For the first time since he entered the room, he pulled his gaze from her and stared out at the dark slit of a far window.

“No, I didn’t stop them,” he said finally, turning back to face her. His voice held a heavy note of resignation, as if the admission pained him.

“But you could have.”

He clasped his hands behind him. “Those were Magrisi riders, under Lucial’s command. So in that sense, I had no part in his death. But I admit it served my purpose. I wanted you too much.”

She gasped in horror. “You wanted…you, you allowed death to claim an innocent man to serve your own ends?”

“Lucial sent riders after some of my people in the Nijanas, first, as a diversion. I didn’t know of the raid on Cirrus until his riders were already in the village. I did what I could to make sure Tavis and the children didn’t suffer. But I was more concerned with keeping you safe, getting you away from there.”

“Why? So I could lead you to Ciro? Is that why you sent that deformed, hell-spawned creature to the Bell Tower that night? Or the one the marsh? Your pets in the dungeons, Rothal-kiarr!”

He looked perplexed, but only slightly. “What creature in the Bell Tower?”

She almost screamed at him. “The one that called my name. Said ‘Kiasidira’ with a mouth that had no lips! And looked at me with sockets that had no eyes! Ciro saved my life that night. And even he didn’t know my name until I told him. Who else but Rothal-kiarr knew to call me Kiasidira?”

“Lucial and Melande,” he replied and his voice was quiet. “They knew.”

“You lie!”

“Ask. Place the Orb back into the pedestal and ask it.” He pointed at the translucent orb wavering in its silken cradle. “Let me show you how. It can’t lie.”
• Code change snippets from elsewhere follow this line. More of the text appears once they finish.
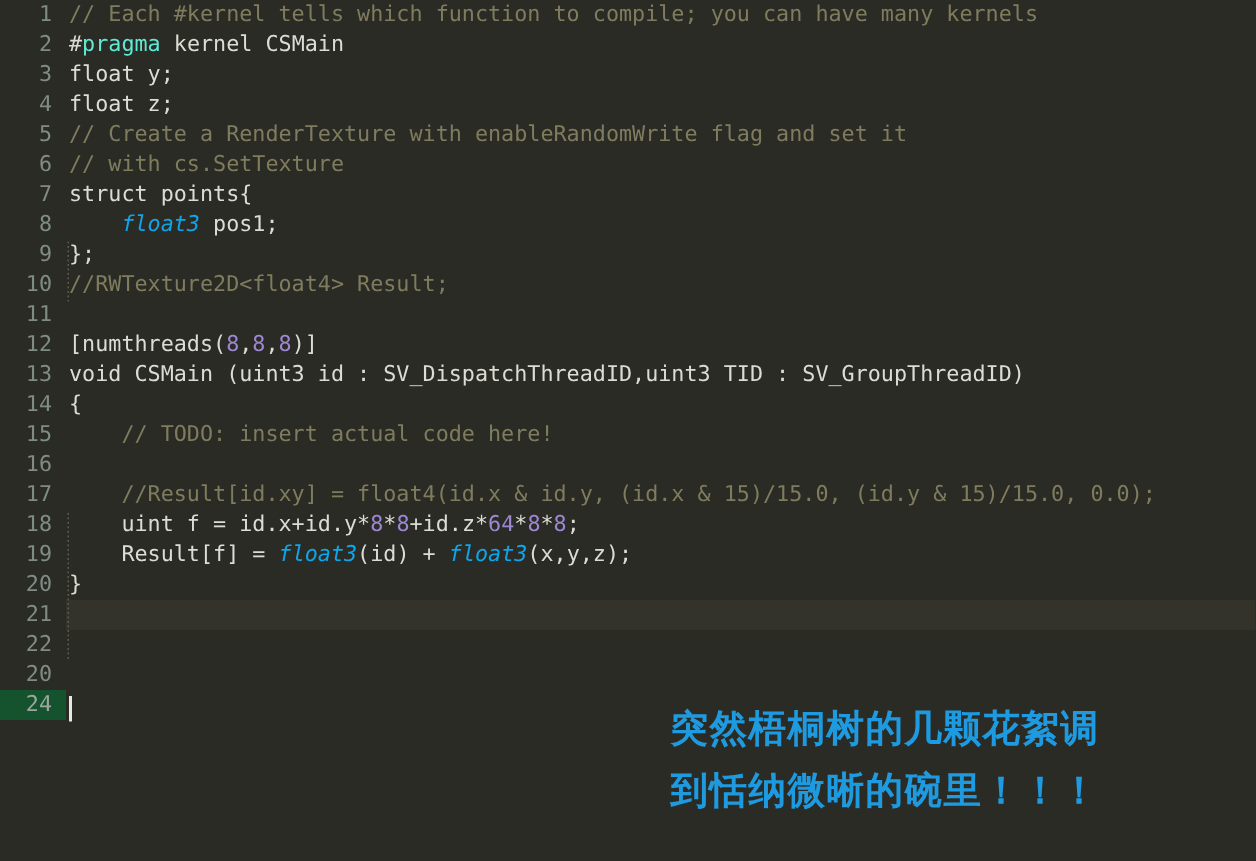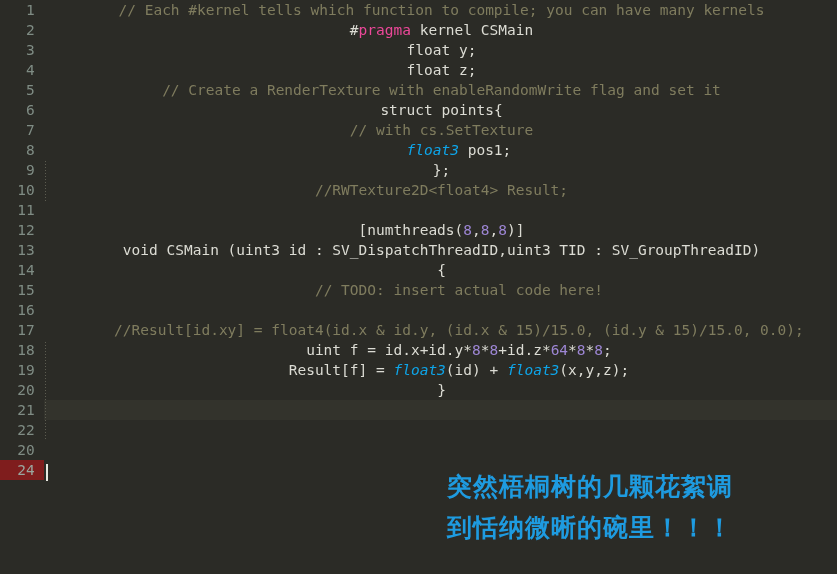--- a/index.html
+++ b/index.html
@@ -55,7 +55,6 @@
     right: 0;
     height: 574px;
     z-index: 1;
-    text-align: center;
   }
   .code-line {
     height: 20px;

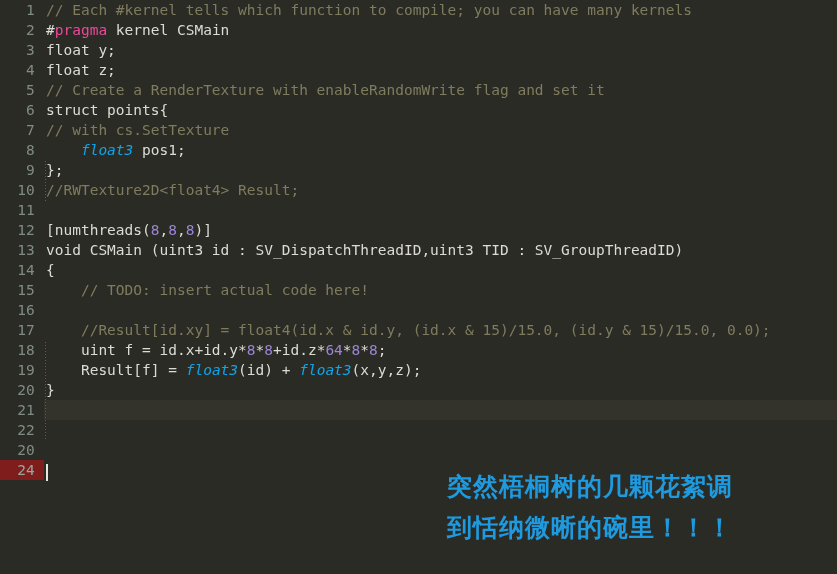--- a/index.html
+++ b/index.html
@@ -72,7 +72,7 @@
 
   
   .tk-com  { color: #7f7c5e; }
-  .tk-pre  { color: #ec4899; }
+  .tk-pre  { color: #5eead4; }
   .tk-type { color: #0ea5e9; font-style: italic; }
   .tk-num  { color: #9d86d4; }
   .tk-txt  { color: #dcdcd4; }

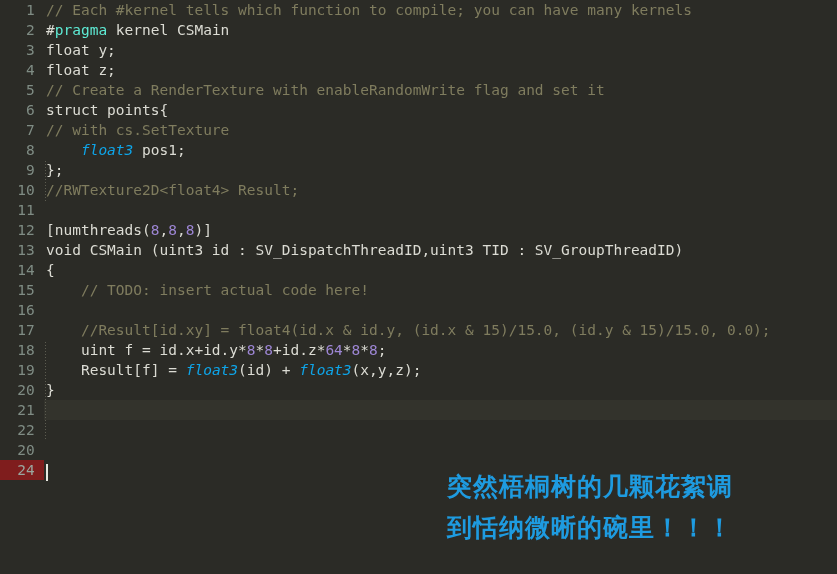--- a/index.html
+++ b/index.html
@@ -156,8 +156,8 @@
       <div class="code-line"><span class="tk-txt">float y;</span></div>
       <div class="code-line"><span class="tk-txt">float z;</span></div>
       <div class="code-line"><span class="tk-com">// Create a RenderTexture with enableRandomWrite flag and set it</span></div>
+      <div class="code-line"><span class="tk-com">// with cs.SetTexture</span></div>
       <div class="code-line"><span class="tk-txt">struct points{</span></div>
-      <div class="code-line"><span class="tk-com">// with cs.SetTexture</span></div>
       <div class="code-line"><span class="tk-txt">    </span><span class="tk-type">float3</span><span class="tk-txt"> pos1;</span></div>
       <div class="code-line"><span class="tk-txt">};</span></div>
       <div class="code-line"><span class="tk-com">//RWTexture2D&lt;float4&gt; Result;</span></div>

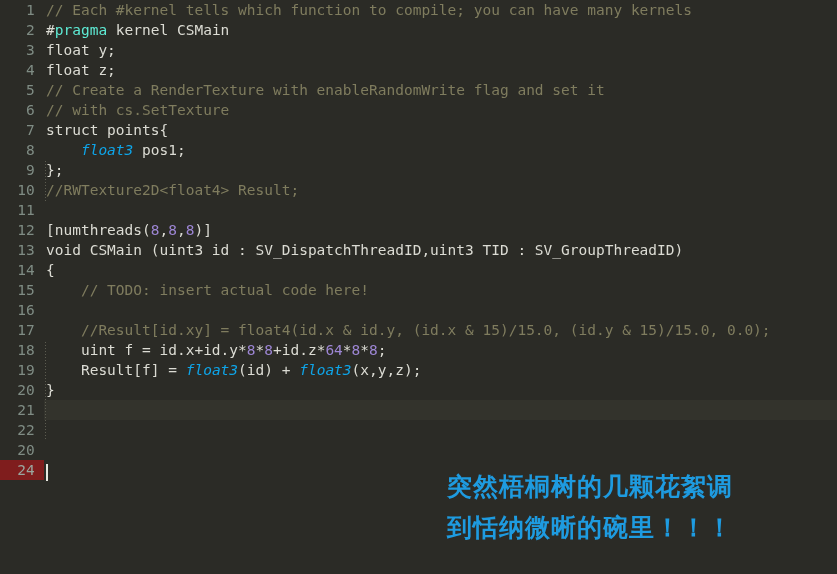--- a/index.html
+++ b/index.html
@@ -43,7 +43,7 @@
     font-family: "DejaVu Sans Mono", "Liberation Mono", monospace;
   }
   .gutter-line.active {
-    background: #7f1d1d;
+    background: #14532d;
     color: #9aa69e;
   }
She hesitated, then: “No. You’re not interested in the truth. You’re only interested in controlling the Orb.”

“I am interested in the truth. As well as in the proper balance of power.”

“So you thought to kidnap me, is that it? In Noviiya, with all your pretty words and pretenses, to make me do what you want. You thought to deceive me. You…”
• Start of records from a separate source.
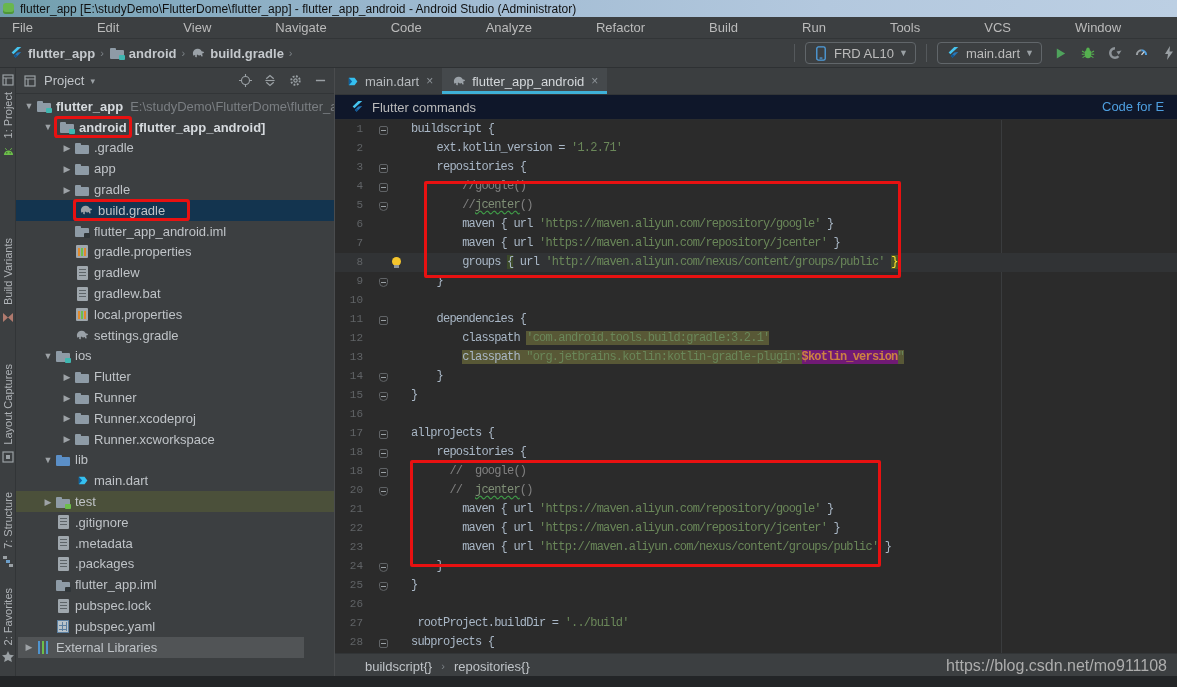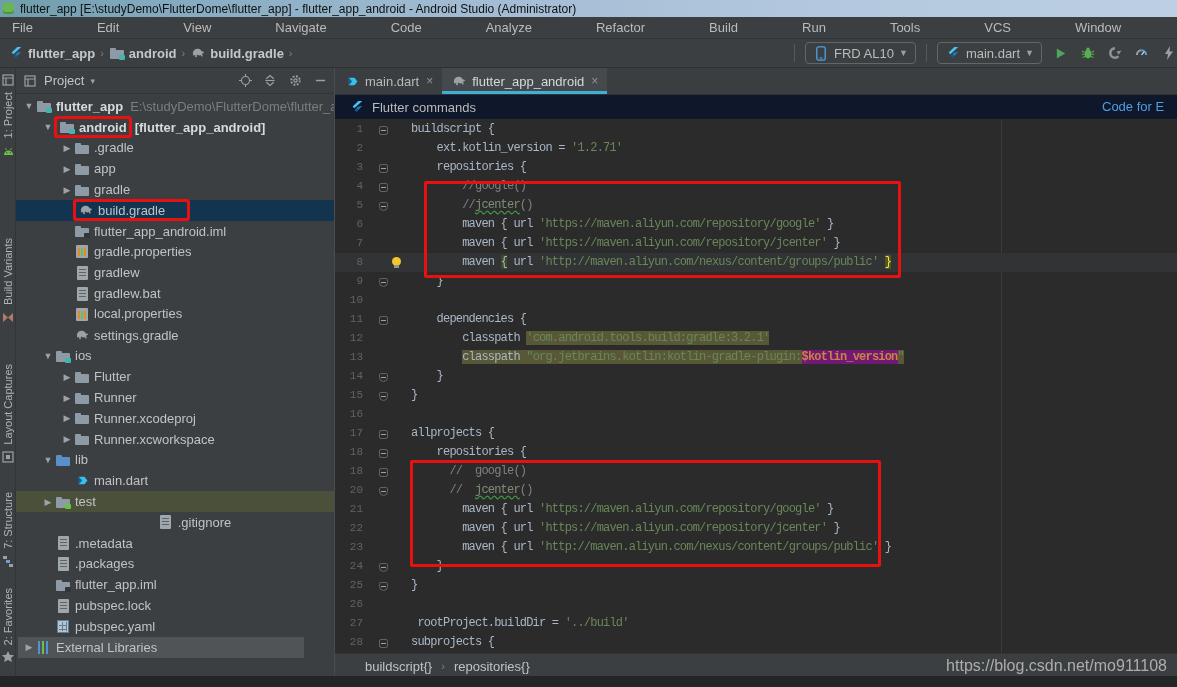--- a/index.html
+++ b/index.html
@@ -624,7 +624,7 @@
         <div class="cl"><span class="ln">5</span><span class="foldc"><span class="fm end"></span></span><span class="tok-c">        //</span><span class="tok-cw">jcenter</span><span class="tok-c">()</span></div>
         <div class="cl"><span class="ln">6</span><span class="foldc"></span><span class="tok-p">        maven { url </span><span class="tok-s">'https://maven.aliyun.com/repository/google'</span><span class="tok-p"> }</span></div>
         <div class="cl"><span class="ln">7</span><span class="foldc"></span><span class="tok-p">        maven { url </span><span class="tok-s">'https://maven.aliyun.com/repository/jcenter'</span><span class="tok-p"> }</span></div>
-        <div class="cl current"><span class="ln">8</span><span class="foldc"></span><span class="bulb"></span><span class="tok-p">        maven </span><span class="tok-bo">{</span><span class="tok-p"> url </span><span class="tok-s">'http://maven.aliyun.com/nexus/content/groups/public'</span><span class="tok-p"> </span><span class="tok-bc">}</span></div>
+        <div class="cl current"><span class="ln">8</span><span class="foldc"></span><span class="bulb"></span><span class="tok-p">        groups </span><span class="tok-bo">{</span><span class="tok-p"> url </span><span class="tok-s">'http://maven.aliyun.com/nexus/content/groups/public'</span><span class="tok-p"> </span><span class="tok-bc">}</span></div>
         <div class="cl"><span class="ln">9</span><span class="foldc"><span class="fm end"></span></span><span class="tok-p">    }</span></div>
         <div class="cl"><span class="ln">10</span><span class="foldc"></span></div>
         <div class="cl"><span class="ln">11</span><span class="foldc"><span class="fm"></span></span><span class="tok-p">    dependencies {</span></div>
“No, Khamsin. There was no deception.”

“But you knew who I was!”

“For many years, yes. I even knew on the road outside Cirrus when you healed my horse.”

She frowned as her mind raced over past events. “What was it, m’Lord,” she asked, her voice now strangely quiet, “that kept you from claiming me on the road that day? Or in my own house? Why the game of being Rylan the Tinker? The lies? You could’ve claimed me the day…”

“I did. As you said, on the road when we met. I offered you my blessing. You accepted it.”

“You…?” She was shocked. She had no knowledge of any claiming. Just of soft words. And a chain of brightpinks wrapped around her wrist. All innocent, harmless gestures. “But I’ve come here on my own. If you’d claimed me, surely you would’ve…”

“Taken you forcefully?” He sighed. “Khamsin, you have much to learn and know nothing of the claim you received by accepting my blessing. By claiming you I placed my mark on you, so that as you learned who you are, you’d understand what you mean to the Land. And to me.

“But by claiming you I couldn’t force you to do anything against your will. If you came to me—just as you did in Noviiya—it had to be of your own volition.”

She remembered their first night in Noviiya. She’d slept alone in the small trundle bed. But not before Rylan had given her his promise.

“Do you recall what I told you?” he asked.

“Yes. No!” The memory held too much pain.

“I told you,” he said softly, “I’d never take anything from you that you weren’t first willing to give. And I’d never force you to do, or be, anything, other than what you want to be. And I said that in this, if in nothing else, you may now and forever, place your faith.”

Khamsin’s throat tightened as tears pricked the back of her eyes.

“If you also remember,” he continued, “I asked you in Noviiya to seek out your answers at Traakhal and you refused. And when I left, I again asked you to come with me. And again you refused. I didn’t force you but neither did I intend to ever stop asking. Khamsin, I hoped as you learned more, you’d…”

But he never finished his statement. There was movement in the room to his left, a wavering of light, a liquid motion. Suddenly a woman stood under the south window. Her hair was dark and fell like a glossy drape to her waist. She wore a golden gown patterned like a rich brocade, with chains of gold wound around her slim waist. At her throat was a solitary ruby, the size of a hen’s egg.